Ce jeux à l'air bien sympathique. D'avance merci pour le code.

Disciplus


----------



## cetici (28 Juillet 2009)

Super, je me ferai un plaisir de l'essayer


----------



## er_mouloud (28 Juillet 2009)

Bonjour, 

C'est avec plaisir que j'accepte un code...

Merci beaucoup


----------



## Enyx (28 Juillet 2009)

Bonsoir, je souhaite volontiers essayer ce jeu. Merci d'avance!


----------



## filochard (28 Juillet 2009)

pourquoi pas...


----------



## Theibaud (28 Juillet 2009)

Très agréable !


----------



## DG33 (28 Juillet 2009)

Moi itoo ? Humm
EDIT : Merci.
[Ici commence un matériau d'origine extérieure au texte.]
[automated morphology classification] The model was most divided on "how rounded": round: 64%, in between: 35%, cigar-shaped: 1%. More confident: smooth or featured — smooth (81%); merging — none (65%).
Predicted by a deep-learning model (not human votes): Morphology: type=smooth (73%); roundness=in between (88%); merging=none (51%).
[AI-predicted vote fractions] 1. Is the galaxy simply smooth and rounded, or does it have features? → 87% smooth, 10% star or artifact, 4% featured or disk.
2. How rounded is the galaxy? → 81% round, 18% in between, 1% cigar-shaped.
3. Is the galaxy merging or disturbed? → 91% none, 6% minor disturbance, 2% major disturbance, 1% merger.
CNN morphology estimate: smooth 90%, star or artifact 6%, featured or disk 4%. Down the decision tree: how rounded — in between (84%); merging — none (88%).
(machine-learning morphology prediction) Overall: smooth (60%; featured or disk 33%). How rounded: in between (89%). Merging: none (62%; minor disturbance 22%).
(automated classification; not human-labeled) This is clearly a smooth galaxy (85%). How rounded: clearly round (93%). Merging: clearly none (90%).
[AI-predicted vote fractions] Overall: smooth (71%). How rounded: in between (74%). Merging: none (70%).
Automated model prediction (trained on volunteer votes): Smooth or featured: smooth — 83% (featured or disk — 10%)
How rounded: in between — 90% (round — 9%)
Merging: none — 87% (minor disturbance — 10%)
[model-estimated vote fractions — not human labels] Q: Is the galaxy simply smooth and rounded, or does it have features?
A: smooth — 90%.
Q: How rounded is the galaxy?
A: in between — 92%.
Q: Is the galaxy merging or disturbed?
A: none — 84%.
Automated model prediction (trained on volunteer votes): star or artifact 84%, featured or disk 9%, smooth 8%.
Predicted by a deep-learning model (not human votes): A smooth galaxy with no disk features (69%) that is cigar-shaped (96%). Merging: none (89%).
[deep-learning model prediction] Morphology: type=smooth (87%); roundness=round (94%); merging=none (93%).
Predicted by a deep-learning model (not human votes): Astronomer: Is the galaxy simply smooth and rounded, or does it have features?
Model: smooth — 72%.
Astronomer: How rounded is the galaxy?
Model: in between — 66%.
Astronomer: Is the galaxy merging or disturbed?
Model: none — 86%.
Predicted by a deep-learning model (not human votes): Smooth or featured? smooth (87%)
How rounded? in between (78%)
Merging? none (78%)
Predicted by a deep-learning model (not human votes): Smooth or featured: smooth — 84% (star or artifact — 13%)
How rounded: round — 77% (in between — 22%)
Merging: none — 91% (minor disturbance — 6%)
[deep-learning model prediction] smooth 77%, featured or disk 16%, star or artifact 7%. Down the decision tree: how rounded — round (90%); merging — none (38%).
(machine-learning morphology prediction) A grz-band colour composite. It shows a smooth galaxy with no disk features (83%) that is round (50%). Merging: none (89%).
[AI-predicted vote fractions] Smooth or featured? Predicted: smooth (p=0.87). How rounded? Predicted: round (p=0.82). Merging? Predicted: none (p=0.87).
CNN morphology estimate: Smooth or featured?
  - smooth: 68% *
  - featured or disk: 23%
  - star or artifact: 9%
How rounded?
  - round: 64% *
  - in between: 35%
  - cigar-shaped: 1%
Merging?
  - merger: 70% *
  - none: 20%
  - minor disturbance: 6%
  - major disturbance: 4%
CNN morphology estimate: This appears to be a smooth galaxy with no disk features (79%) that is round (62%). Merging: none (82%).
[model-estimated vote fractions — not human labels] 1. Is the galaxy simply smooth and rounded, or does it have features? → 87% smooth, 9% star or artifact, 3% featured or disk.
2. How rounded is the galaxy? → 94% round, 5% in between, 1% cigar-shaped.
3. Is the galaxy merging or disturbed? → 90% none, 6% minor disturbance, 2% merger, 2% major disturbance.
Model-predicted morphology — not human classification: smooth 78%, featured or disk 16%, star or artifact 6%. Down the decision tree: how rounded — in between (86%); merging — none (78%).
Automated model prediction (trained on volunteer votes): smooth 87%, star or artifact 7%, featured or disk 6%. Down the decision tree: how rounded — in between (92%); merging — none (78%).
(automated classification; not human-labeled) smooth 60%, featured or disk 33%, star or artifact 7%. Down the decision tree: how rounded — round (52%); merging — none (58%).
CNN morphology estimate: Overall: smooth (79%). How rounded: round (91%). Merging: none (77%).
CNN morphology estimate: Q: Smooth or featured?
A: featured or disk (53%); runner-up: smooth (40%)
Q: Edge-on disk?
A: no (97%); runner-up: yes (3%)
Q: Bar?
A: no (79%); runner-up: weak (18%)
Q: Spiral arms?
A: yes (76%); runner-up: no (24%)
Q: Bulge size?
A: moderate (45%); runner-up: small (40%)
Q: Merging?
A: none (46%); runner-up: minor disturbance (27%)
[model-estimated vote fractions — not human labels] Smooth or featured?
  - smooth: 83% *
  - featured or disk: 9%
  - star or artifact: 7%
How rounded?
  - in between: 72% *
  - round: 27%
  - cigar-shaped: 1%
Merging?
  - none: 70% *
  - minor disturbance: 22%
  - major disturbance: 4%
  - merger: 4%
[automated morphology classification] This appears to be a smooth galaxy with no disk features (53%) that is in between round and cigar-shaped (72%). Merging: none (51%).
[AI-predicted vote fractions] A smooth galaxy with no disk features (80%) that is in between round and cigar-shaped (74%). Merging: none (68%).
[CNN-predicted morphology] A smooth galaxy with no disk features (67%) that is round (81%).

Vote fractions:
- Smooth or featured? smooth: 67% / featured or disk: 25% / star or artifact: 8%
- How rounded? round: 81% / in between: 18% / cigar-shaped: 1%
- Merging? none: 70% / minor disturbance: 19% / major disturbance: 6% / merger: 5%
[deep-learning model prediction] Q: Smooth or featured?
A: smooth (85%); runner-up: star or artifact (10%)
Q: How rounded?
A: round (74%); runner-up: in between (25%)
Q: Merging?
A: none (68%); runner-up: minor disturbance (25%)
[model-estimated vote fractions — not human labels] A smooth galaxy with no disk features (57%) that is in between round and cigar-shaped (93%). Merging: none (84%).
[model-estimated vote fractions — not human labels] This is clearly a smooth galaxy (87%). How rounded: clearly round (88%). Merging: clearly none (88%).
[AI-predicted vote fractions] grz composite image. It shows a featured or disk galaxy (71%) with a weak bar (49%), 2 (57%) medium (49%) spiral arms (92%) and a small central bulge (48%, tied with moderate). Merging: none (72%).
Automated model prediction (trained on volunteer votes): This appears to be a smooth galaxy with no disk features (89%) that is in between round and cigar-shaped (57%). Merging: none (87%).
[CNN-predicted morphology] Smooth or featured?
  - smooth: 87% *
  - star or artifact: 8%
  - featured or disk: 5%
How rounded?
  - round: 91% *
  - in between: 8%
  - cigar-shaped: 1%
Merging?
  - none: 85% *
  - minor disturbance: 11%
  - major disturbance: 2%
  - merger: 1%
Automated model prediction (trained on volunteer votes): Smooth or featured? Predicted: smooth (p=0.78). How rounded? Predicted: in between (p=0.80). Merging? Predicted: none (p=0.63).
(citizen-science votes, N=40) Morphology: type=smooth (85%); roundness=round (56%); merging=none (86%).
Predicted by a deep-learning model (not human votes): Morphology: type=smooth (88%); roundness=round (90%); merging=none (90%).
Et hop : 10 !


----------



## Karybout (28 Juillet 2009)

11 ... :rateau:


----------



## Stalmicmac (28 Juillet 2009)

Ach! raté!


----------



## nicolasf (28 Juillet 2009)

Merci pour votre participation*! 

Ce concours est en effet terminé, suivez iGeneration pour d'autres prochainement... 

Les gagnants recevront le code par message privé dans la journée.


----------



## el Charlot (28 Juillet 2009)

Mais decidement je me reveil toujours trop tard


----------



## DG33 (28 Juillet 2009)

Il m'a fallu le télécharger 2 fois (la 2è est gratuite également) pour le voir apparaitre dans ma liste d'App.
A présent j'enrage de ne pas encore être passé à iPhone OS 3.0...


----------